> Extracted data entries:
┄┄┄┄┄┄

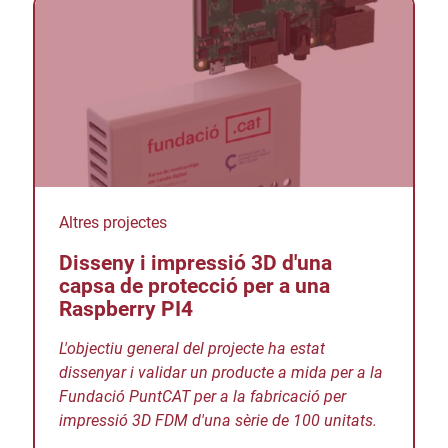
Altres projectes
Disseny i impressió 3D d'una
capsa de protecció per a una
Raspberry PI4
L'objectiu general del projecte ha estat
dissenyar i validar un producte a mida per a la
Fundació PuntCAT per a la fabricació per
impressió 3D FDM d'una sèrie de 100 unitats.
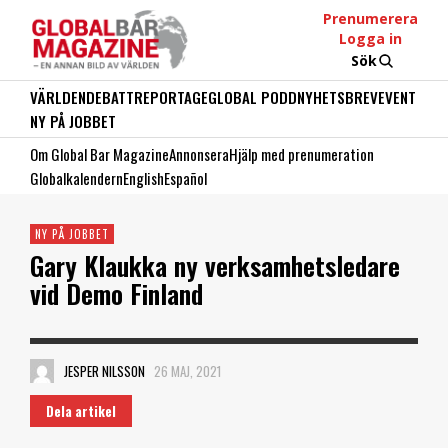
Prenumerera
Logga in
Sök
VÄRLDEN
DEBATT
REPORTAGE
GLOBAL PODD
NYHETSBREV
EVENT
NY PÅ JOBBET
Om Global Bar Magazine
Annonsera
Hjälp med prenumeration
Globalkalendern
English
Español
NY PÅ JOBBET
Gary Klaukka ny verksamhetsledare
vid Demo Finland
JESPER NILSSON
26 MAJ, 2021
Dela artikel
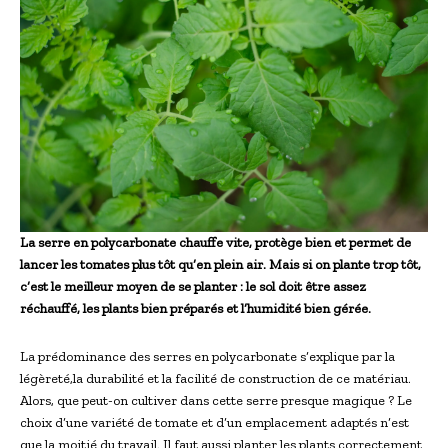
La serre en polycarbonate chauffe vite, protège bien et permet de
lancer les tomates plus tôt qu’en plein air. Mais si on plante trop tôt,
c’est le meilleur moyen de se planter : le sol doit être assez
réchauffé, les plants bien préparés et l’humidité bien gérée.
La prédominance des serres en polycarbonate s’explique par la
légèreté,la durabilité et la facilité de construction de ce matériau.
Alors, que peut-on cultiver dans cette serre presque magique ? Le
choix d’une variété de tomate et d’un emplacement adaptés n’est
que la moitié du travail. Il faut aussi planter les plants correctement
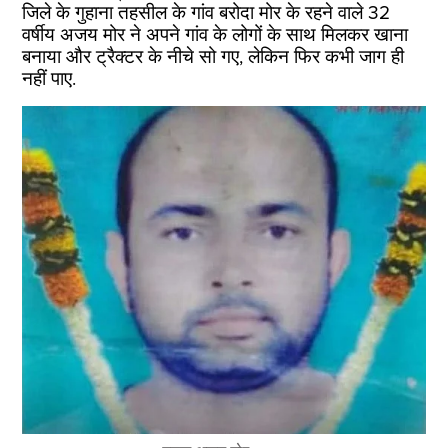
जिले के गुहाना तहसील के गांव बरोदा मोर के रहने वाले 32
वर्षीय अजय मोर ने अपने गांव के लोगों के साथ मिलकर खाना
बनाया और ट्रैक्टर के नीचे सो गए, लेकिन फिर कभी जाग ही
नहीं पाए.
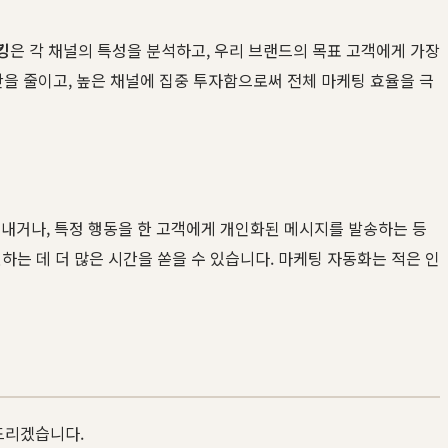
킹
은 각 채널의 특성을 분석하고, 우리 브랜드의 목표 고객에게 가장
산을 줄이고, 높은 채널에 집중 투자함으로써 전체 마케팅 효율을 극
내거나, 특정 행동을 한 고객에게 개인화된 메시지를 발송하는 등
하는 데 더 많은 시간을 쏟을 수 있습니다. 마케팅 자동화는 적은 인
드리겠습니다.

┄┄┄┄┄┄

> WHAT YOU HAVE TO DO:
Exactly the lines from the one holding "légèreté,la durabilité et" through the last line of the entries must be set down, with nothing added and no pictures.

> PROBLEM SOLUTION:
légèreté,la durabilité et la facilité de construction de ce matériau.
Alors, que peut-on cultiver dans cette serre presque magique ? Le
choix d’une variété de tomate et d’un emplacement adaptés n’est
que la moitié du travail. Il faut aussi planter les plants correctement
जिले के गुहाना तहसील के गांव बरोदा मोर के रहने वाले 32
वर्षीय अजय मोर ने अपने गांव के लोगों के साथ मिलकर खाना
बनाया और ट्रैक्टर के नीचे सो गए, लेकिन फिर कभी जाग ही
नहीं पाए.
킹
은 각 채널의 특성을 분석하고, 우리 브랜드의 목표 고객에게 가장
산을 줄이고, 높은 채널에 집중 투자함으로써 전체 마케팅 효율을 극
내거나, 특정 행동을 한 고객에게 개인화된 메시지를 발송하는 등
하는 데 더 많은 시간을 쏟을 수 있습니다. 마케팅 자동화는 적은 인
드리겠습니다.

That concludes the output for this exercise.